··· Given entries ···

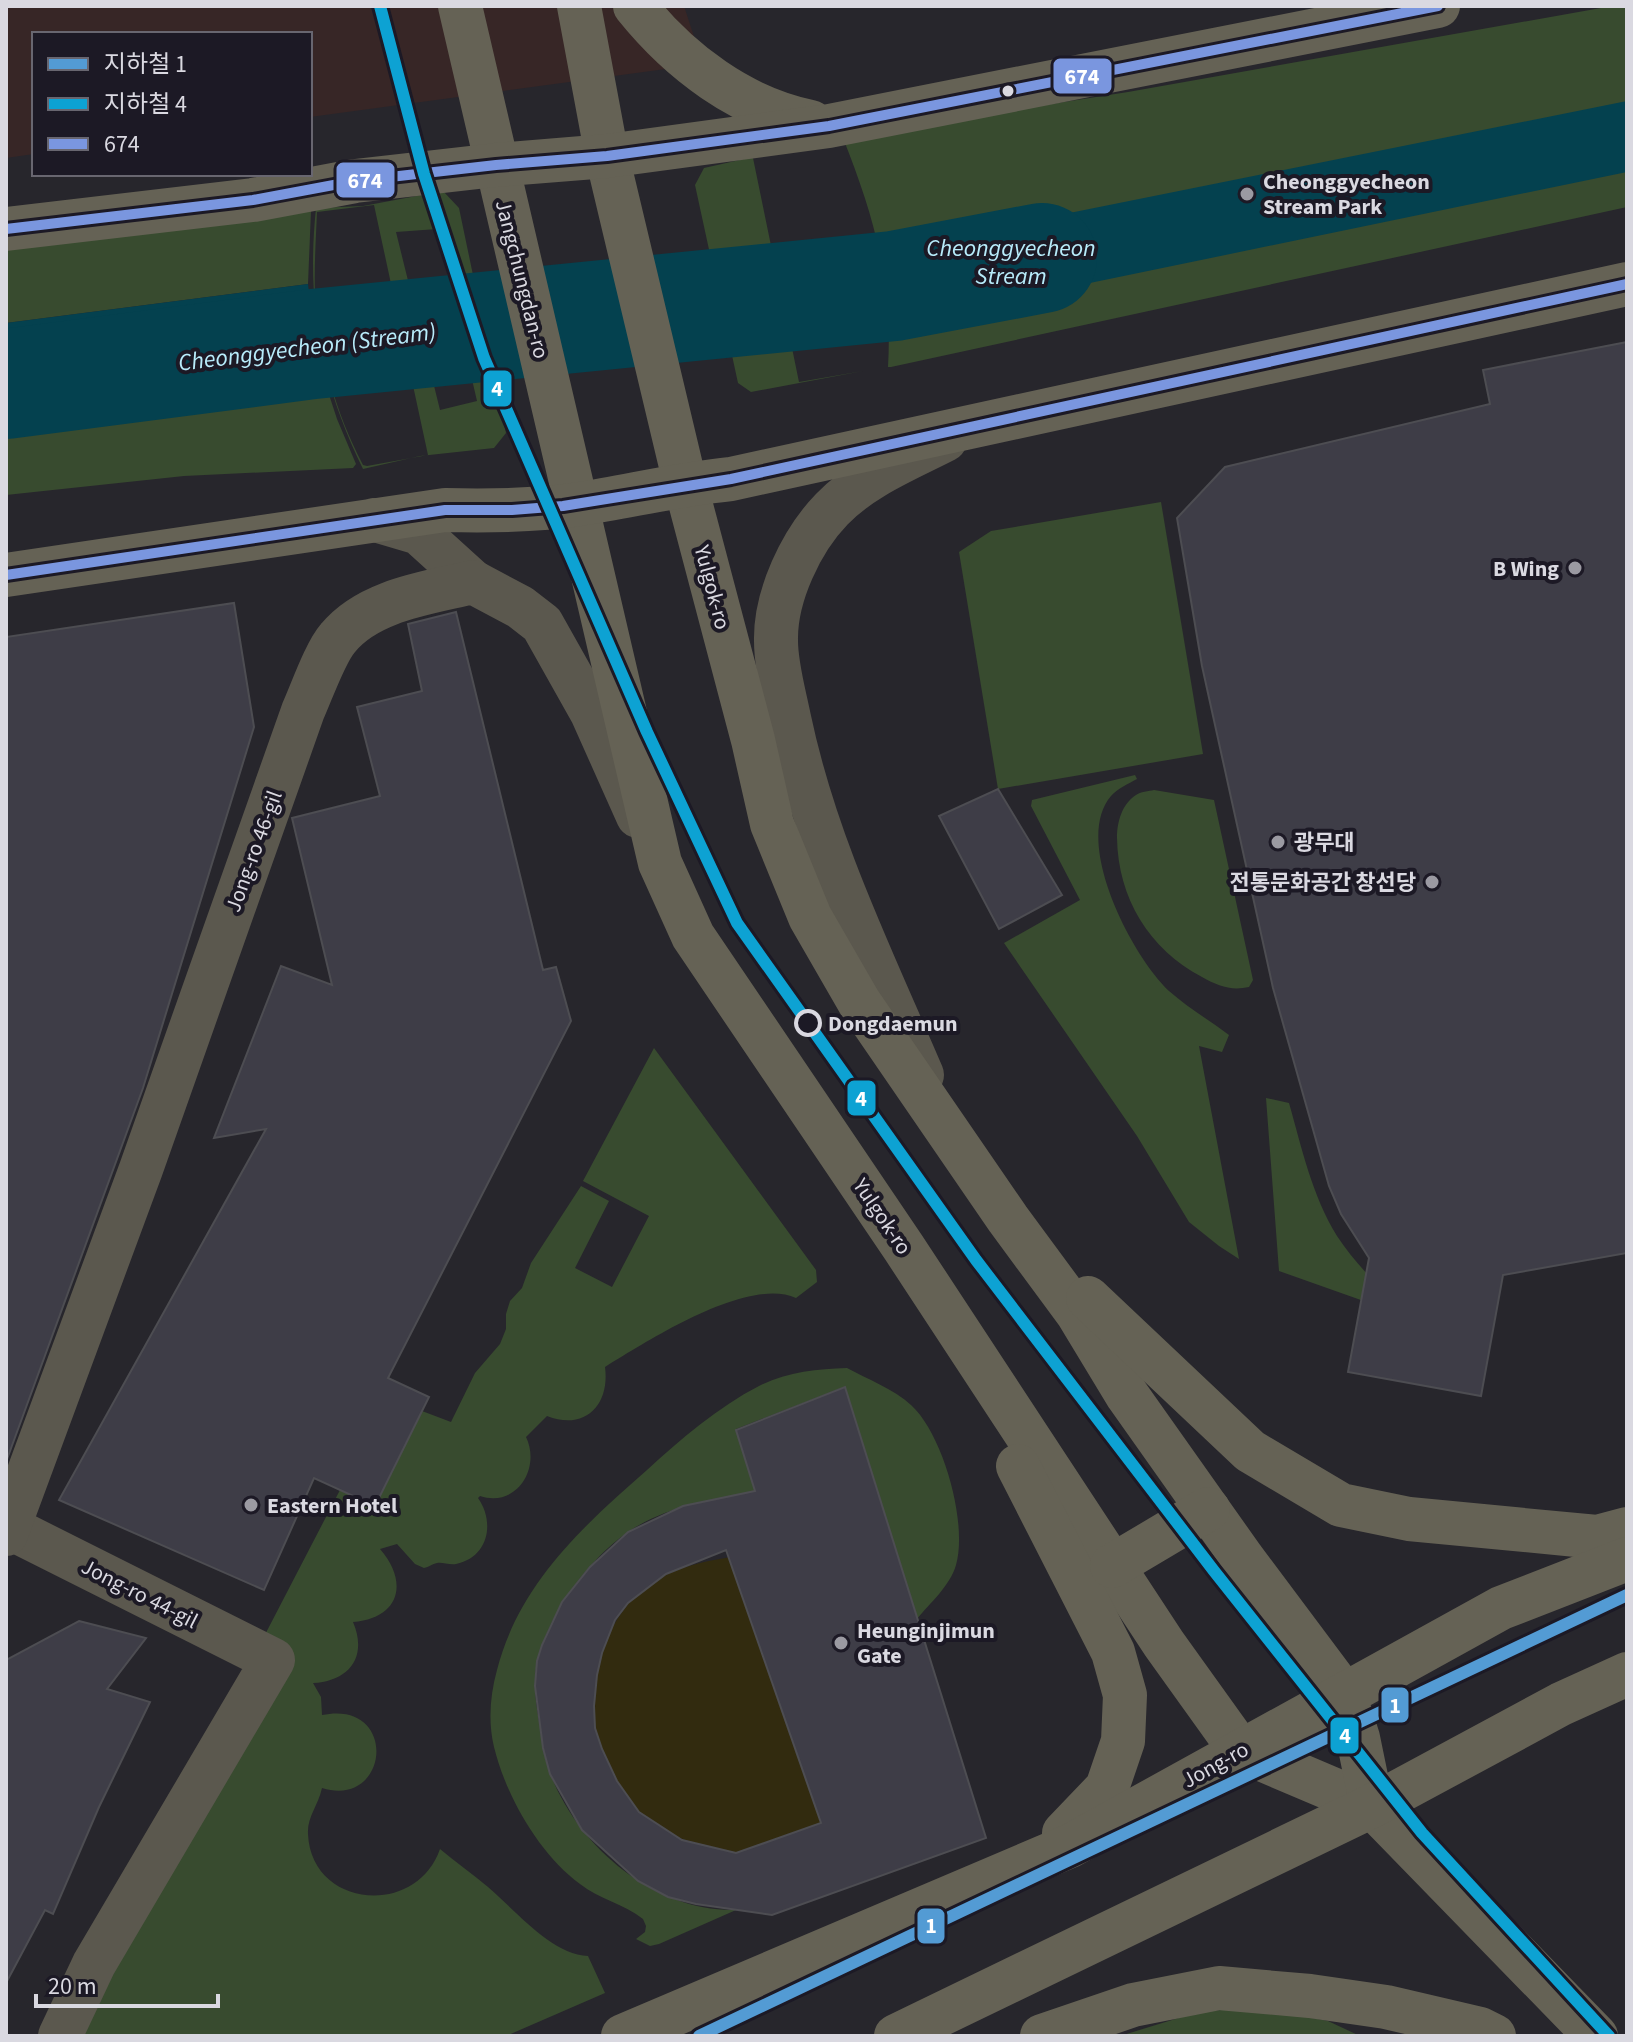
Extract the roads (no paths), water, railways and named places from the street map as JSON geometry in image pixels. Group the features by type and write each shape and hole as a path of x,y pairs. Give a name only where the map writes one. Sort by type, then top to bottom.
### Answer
{"main road":[{"name":"Jangchungdan-ro","path":"460,6 578,505"},
{"path":"579,6 607,156"},
{"path":"635,6 690,62 734,94 779,116 829,126"},
{"path":"6,229 253,200 355,181 607,156 829,126 1438,6"},
{"name":"Yulgok-ro","path":"607,156 685,483 772,824 810,917 859,1002 1008,1219 1078,1314 1127,1395 1344,1694 1358,1738 1372,1806"},
{"path":"6,575 445,510 484,511 578,505 685,483 731,479 1627,284"},
{"name":"Yulgok-ro","path":"578,505 660,863 693,936 904,1248 1164,1644 1240,1750"},
{"path":"1008,1219 1134,1344 1250,1451 1341,1505 1409,1519 1597,1537 1627,1529"},
{"path":"904,1248 1113,1652 1125,1695 1123,1741 1107,1788 1032,1862"},
{"path":"1112,1566 1208,1509"},
{"name":"Jong-ro","path":"623,2036 1070,1846 1501,1608 1627,1559"},
{"path":"896,2036 1372,1806 1561,1704 1627,1674"},
{"path":"1240,1750 1372,1806 1596,2036"},
{"path":"1042,2036 1133,2005 1219,1988 1386,2007 1480,2029 1494,2036"}],"street":[{"path":"945,1129 820,837 797,757 776,640 780,607 792,573 810,537 833,509 880,472 967,430"},
{"path":"375,520 419,533 473,582 520,607 542,624 592,713 660,863"},
{"name":"Jong-ro 46-gil","path":"7,1530 141,1169 303,711 336,640 353,622 397,601 473,582"},
{"name":"Jong-ro 44-gil","path":"7,1530 273,1660 94,1964 60,2036"}],"water":[{"name":"Cheonggyecheon Stream","path":"1627,101 1627,172 964,309 894,316 885,246 920,243"},
{"path":"308,284 318,361 6,403 6,323"}],"waterway":[{"name":"Cheonggyecheon (Stream)","path":"6,384 313,344 894,286 1042,258"}],"metro line":[{"name":"4","path":"380,6 424,174 484,358 647,732 737,923 976,1260 1214,1571 1422,1833 1609,2036"},
{"name":"1","path":"699,2036 1627,1595"}],"place":[{"name":"Cheonggyecheon Stream Park","path":"1247,194"},
{"name":"B Wing","path":"1575,568"},
{"name":"광무대","path":"1278,842"},
{"name":"전통문화공간 창선당","path":"1432,882"},
{"name":"Dongdaemun","path":"808,1023"},
{"name":"Eastern Hotel","path":"251,1505"},
{"name":"Heunginjimun Gate","path":"841,1643"}]}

···

■ **Exercise prompt**: Give the records again without a single change, and exclude the pictures.

■ **Result**:
Extract the roads (no paths), water, railways and named places from the street map as JSON geometry in image pixels. Group the features by type and write each shape and hole as a path of x,y pairs. Give a name only where the map writes one. Sort by type, then top to bottom.
### Answer
{"main road":[{"name":"Jangchungdan-ro","path":"460,6 578,505"},
{"path":"579,6 607,156"},
{"path":"635,6 690,62 734,94 779,116 829,126"},
{"path":"6,229 253,200 355,181 607,156 829,126 1438,6"},
{"name":"Yulgok-ro","path":"607,156 685,483 772,824 810,917 859,1002 1008,1219 1078,1314 1127,1395 1344,1694 1358,1738 1372,1806"},
{"path":"6,575 445,510 484,511 578,505 685,483 731,479 1627,284"},
{"name":"Yulgok-ro","path":"578,505 660,863 693,936 904,1248 1164,1644 1240,1750"},
{"path":"1008,1219 1134,1344 1250,1451 1341,1505 1409,1519 1597,1537 1627,1529"},
{"path":"904,1248 1113,1652 1125,1695 1123,1741 1107,1788 1032,1862"},
{"path":"1112,1566 1208,1509"},
{"name":"Jong-ro","path":"623,2036 1070,1846 1501,1608 1627,1559"},
{"path":"896,2036 1372,1806 1561,1704 1627,1674"},
{"path":"1240,1750 1372,1806 1596,2036"},
{"path":"1042,2036 1133,2005 1219,1988 1386,2007 1480,2029 1494,2036"}],"street":[{"path":"945,1129 820,837 797,757 776,640 780,607 792,573 810,537 833,509 880,472 967,430"},
{"path":"375,520 419,533 473,582 520,607 542,624 592,713 660,863"},
{"name":"Jong-ro 46-gil","path":"7,1530 141,1169 303,711 336,640 353,622 397,601 473,582"},
{"name":"Jong-ro 44-gil","path":"7,1530 273,1660 94,1964 60,2036"}],"water":[{"name":"Cheonggyecheon Stream","path":"1627,101 1627,172 964,309 894,316 885,246 920,243"},
{"path":"308,284 318,361 6,403 6,323"}],"waterway":[{"name":"Cheonggyecheon (Stream)","path":"6,384 313,344 894,286 1042,258"}],"metro line":[{"name":"4","path":"380,6 424,174 484,358 647,732 737,923 976,1260 1214,1571 1422,1833 1609,2036"},
{"name":"1","path":"699,2036 1627,1595"}],"place":[{"name":"Cheonggyecheon Stream Park","path":"1247,194"},
{"name":"B Wing","path":"1575,568"},
{"name":"광무대","path":"1278,842"},
{"name":"전통문화공간 창선당","path":"1432,882"},
{"name":"Dongdaemun","path":"808,1023"},
{"name":"Eastern Hotel","path":"251,1505"},
{"name":"Heunginjimun Gate","path":"841,1643"}]}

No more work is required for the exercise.